- [Exercise directions]: Below are records with pictures; copy word for word only the lines between the line with "ring pip: (87, 123)" and the line with "thumb tip: (243, 141)", inclusive, and drop the pictures.

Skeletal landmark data

Segment Open

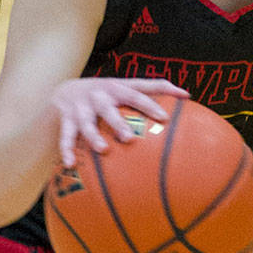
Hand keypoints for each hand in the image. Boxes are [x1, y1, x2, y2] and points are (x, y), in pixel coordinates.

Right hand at [50, 78, 188, 166]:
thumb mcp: (126, 87)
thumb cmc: (107, 93)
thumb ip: (153, 90)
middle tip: (130, 139)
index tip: (165, 118)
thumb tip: (188, 95)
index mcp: (117, 87)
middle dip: (119, 122)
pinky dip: (66, 150)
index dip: (151, 103)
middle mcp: (98, 95)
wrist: (64, 90)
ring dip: (94, 137)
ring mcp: (81, 107)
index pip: (137, 93)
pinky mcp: (65, 118)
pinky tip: (69, 165)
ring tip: (103, 150)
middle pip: (109, 108)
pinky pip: (65, 136)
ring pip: (87, 123)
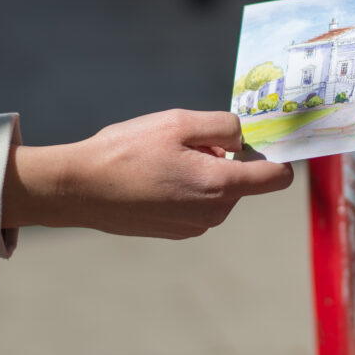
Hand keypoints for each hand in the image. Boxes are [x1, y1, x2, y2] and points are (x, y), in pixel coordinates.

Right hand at [2, 109, 292, 237]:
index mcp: (220, 187)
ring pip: (221, 189)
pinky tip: (157, 175)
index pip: (277, 177)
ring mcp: (195, 227)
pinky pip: (201, 202)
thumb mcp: (180, 122)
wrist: (77, 188)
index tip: (264, 138)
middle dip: (227, 157)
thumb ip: (224, 127)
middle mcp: (214, 214)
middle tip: (187, 143)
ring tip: (166, 158)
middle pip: (245, 179)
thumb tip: (243, 141)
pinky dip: (190, 186)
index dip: (277, 154)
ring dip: (207, 170)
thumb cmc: (127, 151)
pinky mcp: (177, 231)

Segment Closed

- [Answer for this exercise]:
ring pip: (87, 123)
Hand keypoints for each hand in the image. Boxes are [x1, y1, x2, y2] and points are (x, y), in pixel coordinates.

Right hand at [2, 109, 292, 237]:
index mcp: (220, 187)
ring pip: (221, 189)
pinky tip: (157, 175)
index pip: (277, 177)
ring mcp: (195, 227)
pinky pip: (201, 202)
thumb mcp: (180, 122)
wrist: (77, 188)
index tip: (264, 138)
middle dip: (227, 157)
thumb ip: (224, 127)
middle mcp: (214, 214)
middle tip: (187, 143)
ring tip: (166, 158)
middle pip: (245, 179)
thumb tip: (243, 141)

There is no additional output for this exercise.